- この記事の監修者
- 医療法人「建昇会」理事長。歯科医師。愛知学院大学歯学部卒業、日本成人矯正歯科学会会員、日本矯正歯科学会会員、UCLAカリフォルニア大学ロサンゼルス校歯科矯正科修了。
マウスピース矯正において前回のリファイメント時と今回のリファイメン時でほとんど変化が無いのはなぜ?⌛
2025年03月29日
マウスピース矯正(アライナー矯正)において、前回のリファイメント時と今回のリファイメント時で歯の移動がまったく見られない場合、
その原因として使用状況が適切でないことが考えられます。
以下では、その理由と関連する参考文献を交えながら説明します。
🕒マウスピースの装着時間不足
マウスピース矯正では、1日20~22時間の装着が推奨されています。
これにより、持続的な力が歯にかかり、徐々に歯が移動します。しかし、装着時間が不足している場合、十分な力が歯にかからず、歯の移動が進まない可能性があります。
特に、食事や歯磨き以外の時間にマウスピースを外していると、矯正効果が得られにくくなります。

🙅マウスピースの不適切な使用
マウスピースは、指定された順番通りに使用することが重要です。
例えば、前のマウスピースがまだ適切にフィットしていない状態で次のマウスピースに進むと、歯に十分な力がかからず、移動が進まないことがあります。
また、マウスピースが破損している場合も同様の問題が生じます。

🦴患者の歯の状態や骨の硬さ
歯の移動速度は個人差があり、歯周組織の状態や骨の硬さによっても影響を受けます。
特に、骨が硬い場合や歯根が長い場合、歯の移動が遅くなる傾向があります。
このような場合、リファイメント時に歯の移動がほとんど見られないことがあります。
🔩マウスピースの設計や製造上の問題
マウスピースの設計や製造に問題がある場合も、歯の移動が進まない原因となります。
例えば、マウスピースが歯にしっかりとフィットしていない場合、適切な力がかからず、矯正効果が得られないことがあります。
また、製造上の誤差がある場合も同様の問題が生じます。
🤝患者の協力度
マウスピース矯正は、患者の協力が非常に重要です。
装着時間や使用方法を守らない場合、矯正効果が得られないことがあります。
特に、リファイメント時に歯の移動が進まない場合、患者の協力度が低いことが原因である可能性が高いです。
結論
マウスピース矯正において、リファイメント時に歯の移動が進まない原因は、主に使用状況が適切でないことに起因します。
装着時間の不足、不適切な使用、患者の歯の状態や骨の硬さ、マウスピースの設計や製造上の問題、そして患者の協力度が影響を与えます。

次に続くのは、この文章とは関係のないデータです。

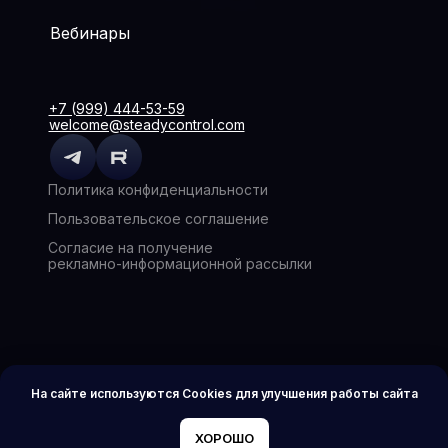
Вебинары
+7 (999) 444-53-59
welcome@steadycontrol.com
Политика конфиденциальности
Пользовательское соглашение
Согласие на получение
рекламно-информационной рассылки
На сайте используются Cookies для улучшения работы сайта
ХОРОШО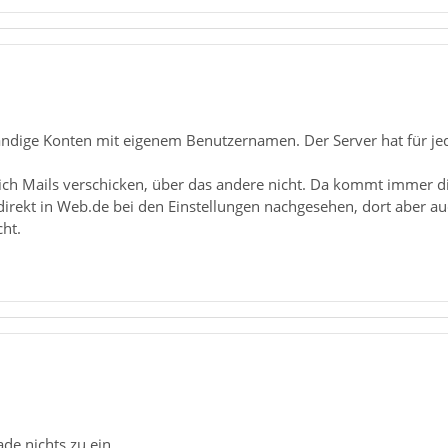
tändige Konten mit eigenem Benutzernamen. Der Server hat für je
ich Mails verschicken, über das andere nicht. Da kommt immer 
direkt in Web.de bei den Einstellungen nachgesehen, dort aber a
ht.
ade nichts zu ein.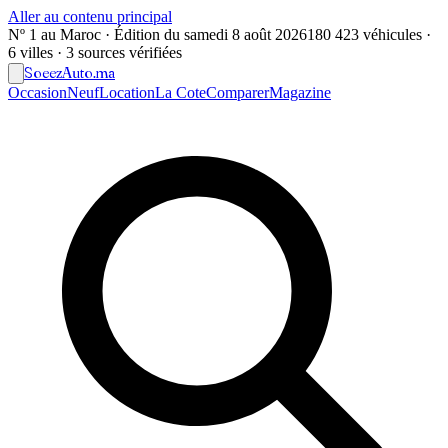
Aller au contenu principal
Nº 1 au Maroc · Édition du
samedi 8 août 2026
180 423 véhicules ·
6 villes · 3 sources vérifiées
Soeez
Auto
.ma
Occasion
Neuf
Location
La Cote
Comparer
Magazine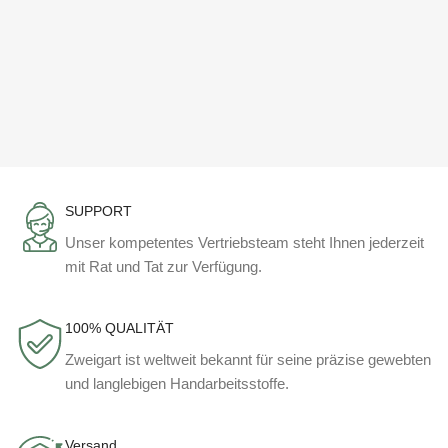
SUPPORT
Unser kompetentes Vertriebsteam steht Ihnen jederzeit
mit Rat und Tat zur Verfügung.
100% QUALITÄT
Zweigart ist weltweit bekannt für seine präzise gewebten
und langlebigen Handarbeitsstoffe.
Versand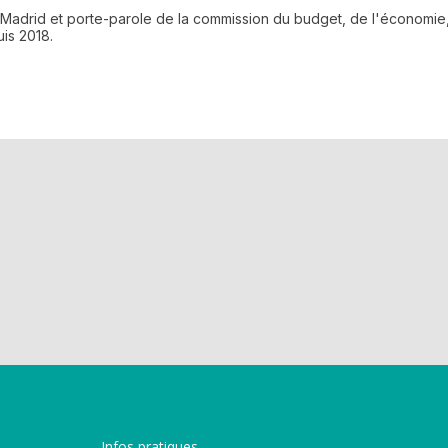
 Madrid et porte-parole de la commission du budget, de l'économie, 
uis 2018.
Infos pratiques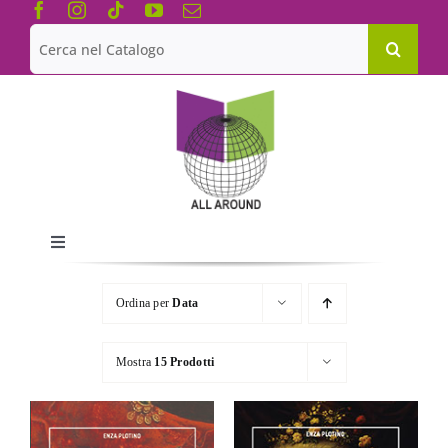
Salta
al
Cerca
contenuto
per:
Toggle
Navigation
Chi siamo
Ordina per
Data
Le Collane
Mostra
15 Prodotti
Catalogo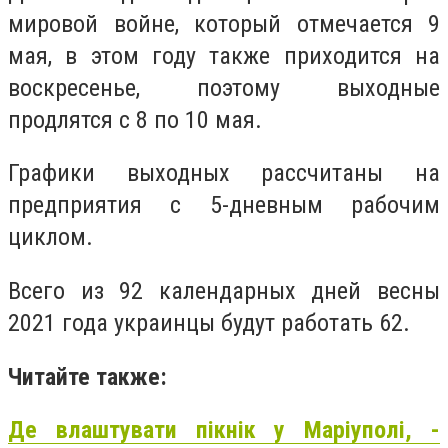
мировой войне, который отмечается 9
мая, в этом году также приходится на
воскресенье, поэтому выходные
продлятся с 8 по 10 мая.
Графики выходных рассчитаны на
предприятия с 5-дневным рабочим
циклом.
Всего из 92 календарных дней весны
2021 года украинцы будут работать 62.
Читайте также:
Де влаштувати пікнік у Маріуполі, -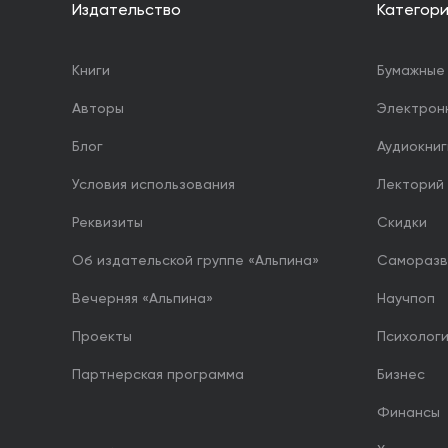
Издательство
Категор
Книги
Бумажные 
Авторы
Электрон
Блог
Аудиокниг
Условия использования
Лекторий
Реквизиты
Скидки
Об издательской группе «Альпина»
Саморазв
Вечерняя «Альпина»
Научпоп
Проекты
Психолог
Партнерская программа
Бизнес
Финансы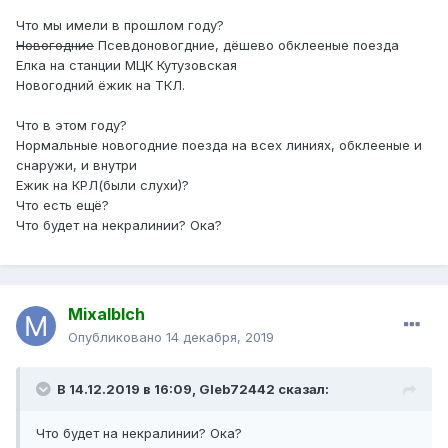
Что мы имели в прошлом году?
Новогодние
Псевдоновогдние, дёшево обклееные поезда
Елка на станции МЦК Кутузовская
Новогодний ёжик на ТКЛ.
Что в этом году?
Нормальные новогодние поезда на всех линиях, обклееные и
снаружи, и внутри
Ежик на КРЛ(были слухи)?
Что есть ещё?
Что будет на некралинии? Ока?
Mixalblch
Опубликовано
14 декабря, 2019
В 14.12.2019 в 16:09,
Gleb72442
сказал:
Что
будет на некралинии? О
ка?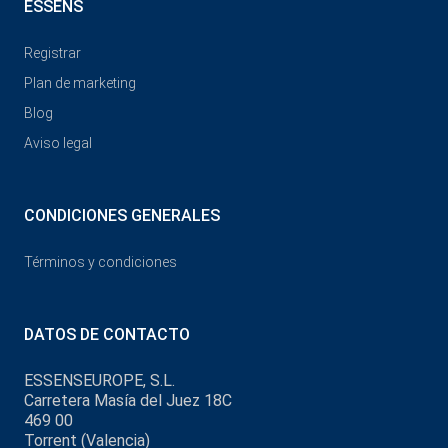
ESSENS
Registrar
Plan de marketing
Blog
Aviso legal
CONDICIONES GENERALES
Términos y condiciones
DATOS DE CONTACTO
ESSENSEUROPE, S.L.
Carretera Masía del Juez 18C
469 00
Torrent (Valencia)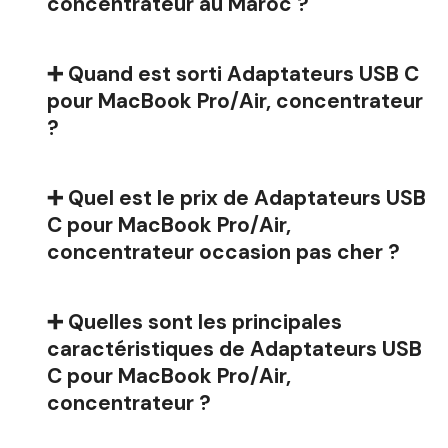
concentrateur au Maroc ?
➕ Quand est sorti Adaptateurs USB C
pour MacBook Pro/Air, concentrateur
?
➕ Quel est le prix de Adaptateurs USB
C pour MacBook Pro/Air,
concentrateur occasion pas cher ?
➕ Quelles sont les principales
caractéristiques de Adaptateurs USB
C pour MacBook Pro/Air,
concentrateur ?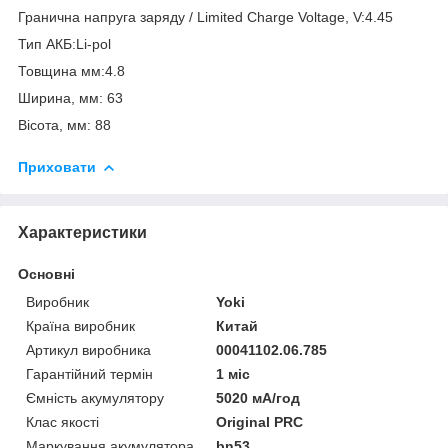
Гранична напруга заряду / Limited Charge Voltage, V:4.45
Тип АКБ:Li-pol
Товщина мм:4.8
Ширина, мм: 63
Вісота, мм: 88
Приховати
Характеристики
Основні
Виробник
Yoki
Країна виробник
Китай
Артикул виробника
00041102.06.785
Гарантійний термін
1 міс
Ємність акумулятору
5020 мА/год
Клас якості
Original PRC
Маркування акумулятора
bn53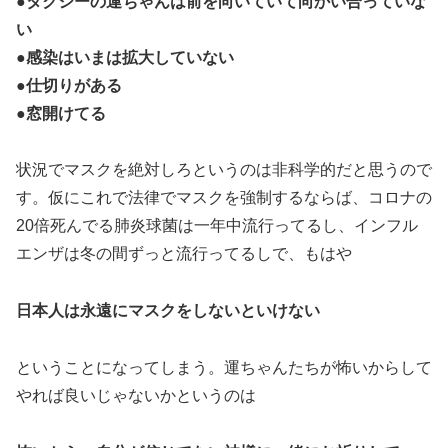
●タクシーの運ちゃんは前を向いていて向かい合っていな
い
●感染はいまは拡大していない
●仕切りがある
●窓開けてる
状況でマスクを絶対しろというのは非科学的だと思うので
す。仮にこれで法律でマスクを強制するならば、コロナの
20倍死んでる肺炎球菌は一年中流行ってるし、インフル
エンザは冬の間ずっと流行ってるしで、もはや
日本人は永遠にマスクをしないといけない
ということになってしまう。運ちゃんたちが怖いからして
やれば良いじゃないかというのは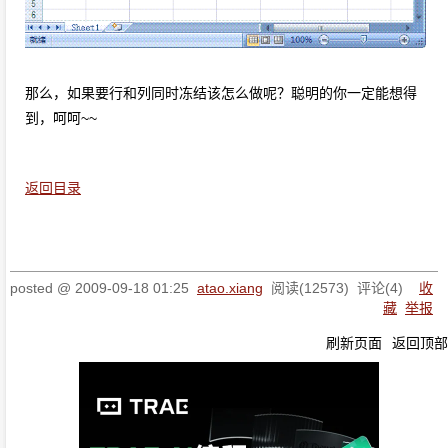
那么，如果要行和列同时冻结该怎么做呢？聪明的你一定能想得
到，呵呵~~
返回目录
posted @
2009-09-18 01:25
atao.xiang
阅读(
12573
) 评论(
4
)
收
藏
举报
刷新页面
返回顶部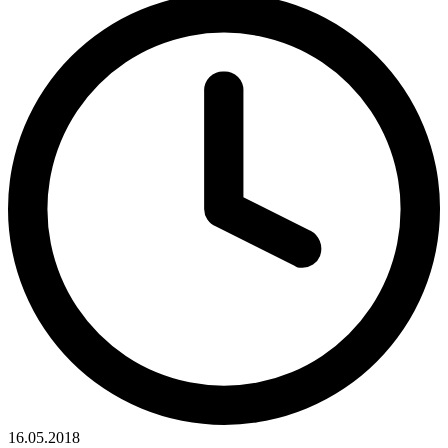
16.05.2018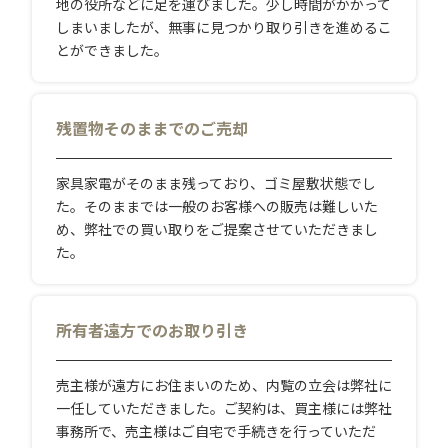
地の役所などに足を運びました。少し時間がかかって
しまいましたが、無事に見つかり取り引きを進めるこ
とができました。
残置物そのままでのご売却
家具家電がそのまま残っており、ゴミ屋敷状態でし
た。そのままでは一般のお客様への販売は難しいた
め、弊社での買い取りをご提案させていただきまし
た。
所有者遠方でのお取り引き
売主様が遠方にお住まいのため、内覧の立会は弊社に
一任していただきました。ご契約は、買主様には弊社
事務所で、売主様はご自宅で手続きを行っていただ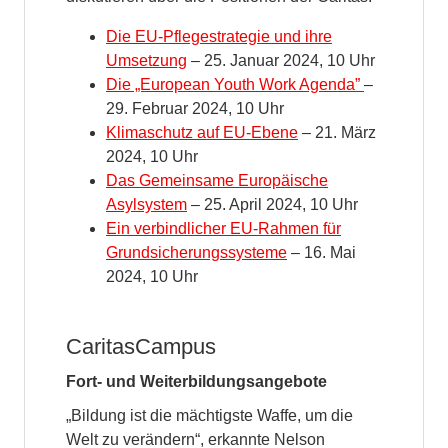
Die EU-Pflegestrategie und ihre
Umsetzung
– 25. Januar 2024, 10 Uhr
Die „European Youth Work Agenda”
–
29. Februar 2024, 10 Uhr
Klimaschutz auf EU-Ebene
– 21. März
2024, 10 Uhr
Das Gemeinsame Europäische
Asylsystem
– 25. April 2024, 10 Uhr
Ein verbindlicher EU-Rahmen für
Grundsicherungssysteme
– 16. Mai
2024, 10 Uhr
CaritasCampus
Fort- und Weiterbildungsangebote
„Bildung ist die mächtigste Waffe, um die
Welt zu verändern“, erkannte Nelson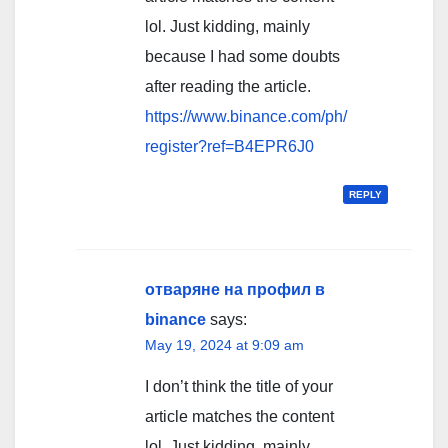
lol. Just kidding, mainly
because I had some doubts
after reading the article.
https://www.binance.com/ph/
register?ref=B4EPR6J0
REPLY
отваряне на профил в
binance
says:
May 19, 2024 at 9:09 am
I don’t think the title of your
article matches the content
lol. Just kidding, mainly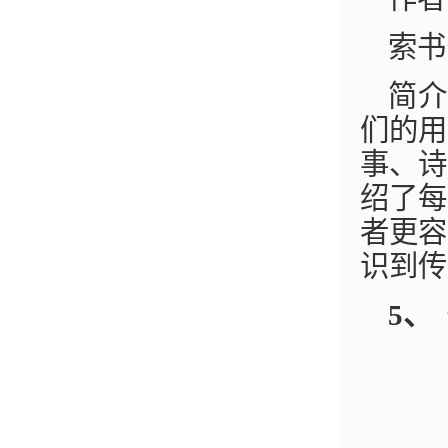
索书
简介
们的用
事、诗
绍了每
者更容
识到传
5
、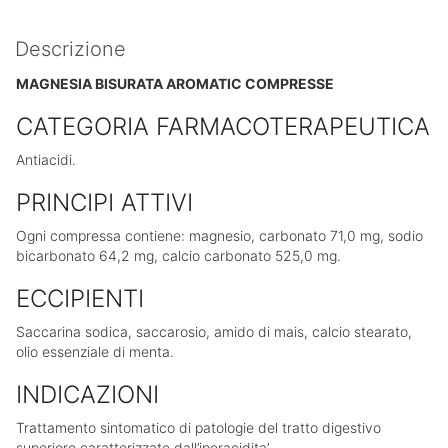
Descrizione
MAGNESIA BISURATA AROMATIC COMPRESSE
CATEGORIA FARMACOTERAPEUTICA
Antiacidi.
PRINCIPI ATTIVI
Ogni compressa contiene: magnesio, carbonato 71,0 mg, sodio
bicarbonato 64,2 mg, calcio carbonato 525,0 mg.
ECCIPIENTI
Saccarina sodica, saccarosio, amido di mais, calcio stearato,
olio essenziale di menta.
INDICAZIONI
Trattamento sintomatico di patologie del tratto digestivo
superiore caratterizzate dall’iperacidita’.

これらの要因を改善することで、矯正効果を高めることが可能です。
参考文献 1. Boyd, R. L., & Vlaskalic, V. (2001). Invisalign and conventional orthodontic treatment: A comparison of treatment outcomes. *Journal of Clinical Orthodontics*, 35(8), 513-520. 2. Kravitz, N. D., Kusnoto, B., BeGole, E., Obrez, A., & Agran, B. (2009). How well does Invisalign work? A prospective clinical study evaluating the efficacy of tooth movement with Invisalign. *American Journal of Orthodontics and Dentofacial Orthopedics*, 135(1), 27-35. 3. Womack, W. R. (2008). Four-premolar extraction treatment with Invisalign. *Journal of Clinical Orthodontics*, 42(5), 301-307.